**Exercise details**
Reproduce every line of the listing below verbatim.

--- Entries shown ---

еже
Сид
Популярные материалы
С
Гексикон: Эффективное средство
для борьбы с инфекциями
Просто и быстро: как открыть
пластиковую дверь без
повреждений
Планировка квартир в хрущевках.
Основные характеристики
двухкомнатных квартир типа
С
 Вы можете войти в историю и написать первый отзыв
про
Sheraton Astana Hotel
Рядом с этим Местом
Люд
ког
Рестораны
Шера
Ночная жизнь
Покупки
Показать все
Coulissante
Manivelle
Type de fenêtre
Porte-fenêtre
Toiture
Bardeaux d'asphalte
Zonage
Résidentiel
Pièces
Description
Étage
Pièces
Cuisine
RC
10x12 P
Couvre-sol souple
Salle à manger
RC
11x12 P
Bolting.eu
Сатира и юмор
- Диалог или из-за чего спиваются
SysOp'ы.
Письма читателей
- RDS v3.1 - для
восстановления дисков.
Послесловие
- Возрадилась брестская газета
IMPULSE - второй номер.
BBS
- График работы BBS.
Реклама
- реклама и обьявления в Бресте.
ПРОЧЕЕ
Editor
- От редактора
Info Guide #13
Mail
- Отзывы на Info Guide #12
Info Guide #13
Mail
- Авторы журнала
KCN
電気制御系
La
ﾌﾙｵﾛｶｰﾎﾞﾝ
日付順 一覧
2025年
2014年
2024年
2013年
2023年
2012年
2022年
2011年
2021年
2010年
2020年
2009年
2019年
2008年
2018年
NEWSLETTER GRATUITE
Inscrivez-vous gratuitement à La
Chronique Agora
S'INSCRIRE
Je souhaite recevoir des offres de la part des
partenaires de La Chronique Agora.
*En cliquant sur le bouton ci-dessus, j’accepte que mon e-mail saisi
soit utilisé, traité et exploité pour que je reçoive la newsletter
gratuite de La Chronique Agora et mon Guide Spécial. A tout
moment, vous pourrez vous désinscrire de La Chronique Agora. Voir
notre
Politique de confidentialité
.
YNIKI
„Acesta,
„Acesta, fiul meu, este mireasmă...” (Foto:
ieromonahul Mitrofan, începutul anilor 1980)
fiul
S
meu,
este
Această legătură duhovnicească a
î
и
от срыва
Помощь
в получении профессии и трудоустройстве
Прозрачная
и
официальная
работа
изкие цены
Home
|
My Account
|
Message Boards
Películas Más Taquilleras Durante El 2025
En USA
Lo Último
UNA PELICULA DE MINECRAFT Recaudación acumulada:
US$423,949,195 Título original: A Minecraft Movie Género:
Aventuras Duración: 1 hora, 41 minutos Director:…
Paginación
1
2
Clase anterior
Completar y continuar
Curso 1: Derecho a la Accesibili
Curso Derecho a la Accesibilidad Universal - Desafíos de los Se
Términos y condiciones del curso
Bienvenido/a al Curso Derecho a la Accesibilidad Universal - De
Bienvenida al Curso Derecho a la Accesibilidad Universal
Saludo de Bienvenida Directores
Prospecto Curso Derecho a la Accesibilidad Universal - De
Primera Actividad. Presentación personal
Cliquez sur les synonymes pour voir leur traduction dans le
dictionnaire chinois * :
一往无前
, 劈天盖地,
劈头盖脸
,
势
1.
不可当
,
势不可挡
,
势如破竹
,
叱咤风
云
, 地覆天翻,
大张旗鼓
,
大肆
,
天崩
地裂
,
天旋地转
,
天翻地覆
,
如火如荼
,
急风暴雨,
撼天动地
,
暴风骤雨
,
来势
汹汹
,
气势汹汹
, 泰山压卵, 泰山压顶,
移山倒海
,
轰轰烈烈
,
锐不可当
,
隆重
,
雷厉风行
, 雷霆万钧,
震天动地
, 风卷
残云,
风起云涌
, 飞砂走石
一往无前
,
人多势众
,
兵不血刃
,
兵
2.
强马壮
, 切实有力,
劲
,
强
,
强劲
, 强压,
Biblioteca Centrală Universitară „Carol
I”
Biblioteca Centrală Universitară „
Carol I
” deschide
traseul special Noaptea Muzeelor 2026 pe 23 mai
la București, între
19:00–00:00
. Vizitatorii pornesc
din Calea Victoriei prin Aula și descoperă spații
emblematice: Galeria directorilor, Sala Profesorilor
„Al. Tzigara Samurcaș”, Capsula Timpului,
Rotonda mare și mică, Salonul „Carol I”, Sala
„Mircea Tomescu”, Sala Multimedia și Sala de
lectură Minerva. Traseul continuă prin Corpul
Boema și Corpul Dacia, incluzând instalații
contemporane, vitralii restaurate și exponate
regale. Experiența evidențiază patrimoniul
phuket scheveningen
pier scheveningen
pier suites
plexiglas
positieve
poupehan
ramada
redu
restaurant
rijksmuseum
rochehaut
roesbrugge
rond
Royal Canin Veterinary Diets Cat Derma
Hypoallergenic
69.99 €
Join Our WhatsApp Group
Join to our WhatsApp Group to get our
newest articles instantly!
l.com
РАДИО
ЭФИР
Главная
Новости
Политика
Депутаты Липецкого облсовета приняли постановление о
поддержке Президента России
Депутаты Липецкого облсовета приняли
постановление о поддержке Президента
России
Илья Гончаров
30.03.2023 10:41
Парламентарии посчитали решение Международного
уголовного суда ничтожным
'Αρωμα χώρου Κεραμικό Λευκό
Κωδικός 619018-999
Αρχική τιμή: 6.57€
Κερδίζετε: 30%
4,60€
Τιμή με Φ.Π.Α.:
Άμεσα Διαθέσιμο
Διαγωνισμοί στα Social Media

---

**Solution for this problem**
еже
Сид
Популярные материалы
С
Гексикон: Эффективное средство
для борьбы с инфекциями
Просто и быстро: как открыть
пластиковую дверь без
повреждений
Планировка квартир в хрущевках.
Основные характеристики
двухкомнатных квартир типа
С
 Вы можете войти в историю и написать первый отзыв
про
Sheraton Astana Hotel
Рядом с этим Местом
Люд
ког
Рестораны
Шера
Ночная жизнь
Покупки
Показать все
Coulissante
Manivelle
Type de fenêtre
Porte-fenêtre
Toiture
Bardeaux d'asphalte
Zonage
Résidentiel
Pièces
Description
Étage
Pièces
Cuisine
RC
10x12 P
Couvre-sol souple
Salle à manger
RC
11x12 P
Bolting.eu
Сатира и юмор
- Диалог или из-за чего спиваются
SysOp'ы.
Письма читателей
- RDS v3.1 - для
восстановления дисков.
Послесловие
- Возрадилась брестская газета
IMPULSE - второй номер.
BBS
- График работы BBS.
Реклама
- реклама и обьявления в Бресте.
ПРОЧЕЕ
Editor
- От редактора
Info Guide #13
Mail
- Отзывы на Info Guide #12
Info Guide #13
Mail
- Авторы журнала
KCN
電気制御系
La
ﾌﾙｵﾛｶｰﾎﾞﾝ
日付順 一覧
2025年
2014年
2024年
2013年
2023年
2012年
2022年
2011年
2021年
2010年
2020年
2009年
2019年
2008年
2018年
NEWSLETTER GRATUITE
Inscrivez-vous gratuitement à La
Chronique Agora
S'INSCRIRE
Je souhaite recevoir des offres de la part des
partenaires de La Chronique Agora.
*En cliquant sur le bouton ci-dessus, j’accepte que mon e-mail saisi
soit utilisé, traité et exploité pour que je reçoive la newsletter
gratuite de La Chronique Agora et mon Guide Spécial. A tout
moment, vous pourrez vous désinscrire de La Chronique Agora. Voir
notre
Politique de confidentialité
.
YNIKI
„Acesta,
„Acesta, fiul meu, este mireasmă...” (Foto:
ieromonahul Mitrofan, începutul anilor 1980)
fiul
S
meu,
este
Această legătură duhovnicească a
î
и
от срыва
Помощь
в получении профессии и трудоустройстве
Прозрачная
и
официальная
работа
изкие цены
Home
|
My Account
|
Message Boards
Películas Más Taquilleras Durante El 2025
En USA
Lo Último
UNA PELICULA DE MINECRAFT Recaudación acumulada:
US$423,949,195 Título original: A Minecraft Movie Género:
Aventuras Duración: 1 hora, 41 minutos Director:…
Paginación
1
2
Clase anterior
Completar y continuar
Curso 1: Derecho a la Accesibili
Curso Derecho a la Accesibilidad Universal - Desafíos de los Se
Términos y condiciones del curso
Bienvenido/a al Curso Derecho a la Accesibilidad Universal - De
Bienvenida al Curso Derecho a la Accesibilidad Universal
Saludo de Bienvenida Directores
Prospecto Curso Derecho a la Accesibilidad Universal - De
Primera Actividad. Presentación personal
Cliquez sur les synonymes pour voir leur traduction dans le
dictionnaire chinois * :
一往无前
, 劈天盖地,
劈头盖脸
,
势
1.
不可当
,
势不可挡
,
势如破竹
,
叱咤风
云
, 地覆天翻,
大张旗鼓
,
大肆
,
天崩
地裂
,
天旋地转
,
天翻地覆
,
如火如荼
,
急风暴雨,
撼天动地
,
暴风骤雨
,
来势
汹汹
,
气势汹汹
, 泰山压卵, 泰山压顶,
移山倒海
,
轰轰烈烈
,
锐不可当
,
隆重
,
雷厉风行
, 雷霆万钧,
震天动地
, 风卷
残云,
风起云涌
, 飞砂走石
一往无前
,
人多势众
,
兵不血刃
,
兵
2.
强马壮
, 切实有力,
劲
,
强
,
强劲
, 强压,
Biblioteca Centrală Universitară „Carol
I”
Biblioteca Centrală Universitară „
Carol I
” deschide
traseul special Noaptea Muzeelor 2026 pe 23 mai
la București, între
19:00–00:00
. Vizitatorii pornesc
din Calea Victoriei prin Aula și descoperă spații
emblematice: Galeria directorilor, Sala Profesorilor
„Al. Tzigara Samurcaș”, Capsula Timpului,
Rotonda mare și mică, Salonul „Carol I”, Sala
„Mircea Tomescu”, Sala Multimedia și Sala de
lectură Minerva. Traseul continuă prin Corpul
Boema și Corpul Dacia, incluzând instalații
contemporane, vitralii restaurate și exponate
regale. Experiența evidențiază patrimoniul
phuket scheveningen
pier scheveningen
pier suites
plexiglas
positieve
poupehan
ramada
redu
restaurant
rijksmuseum
rochehaut
roesbrugge
rond
Royal Canin Veterinary Diets Cat Derma
Hypoallergenic
69.99 €
Join Our WhatsApp Group
Join to our WhatsApp Group to get our
newest articles instantly!
l.com
РАДИО
ЭФИР
Главная
Новости
Политика
Депутаты Липецкого облсовета приняли постановление о
поддержке Президента России
Депутаты Липецкого облсовета приняли
постановление о поддержке Президента
России
Илья Гончаров
30.03.2023 10:41
Парламентарии посчитали решение Международного
уголовного суда ничтожным
'Αρωμα χώρου Κεραμικό Λευκό
Κωδικός 619018-999
Αρχική τιμή: 6.57€
Κερδίζετε: 30%
4,60€
Τιμή με Φ.Π.Α.:
Άμεσα Διαθέσιμο
Διαγωνισμοί στα Social Media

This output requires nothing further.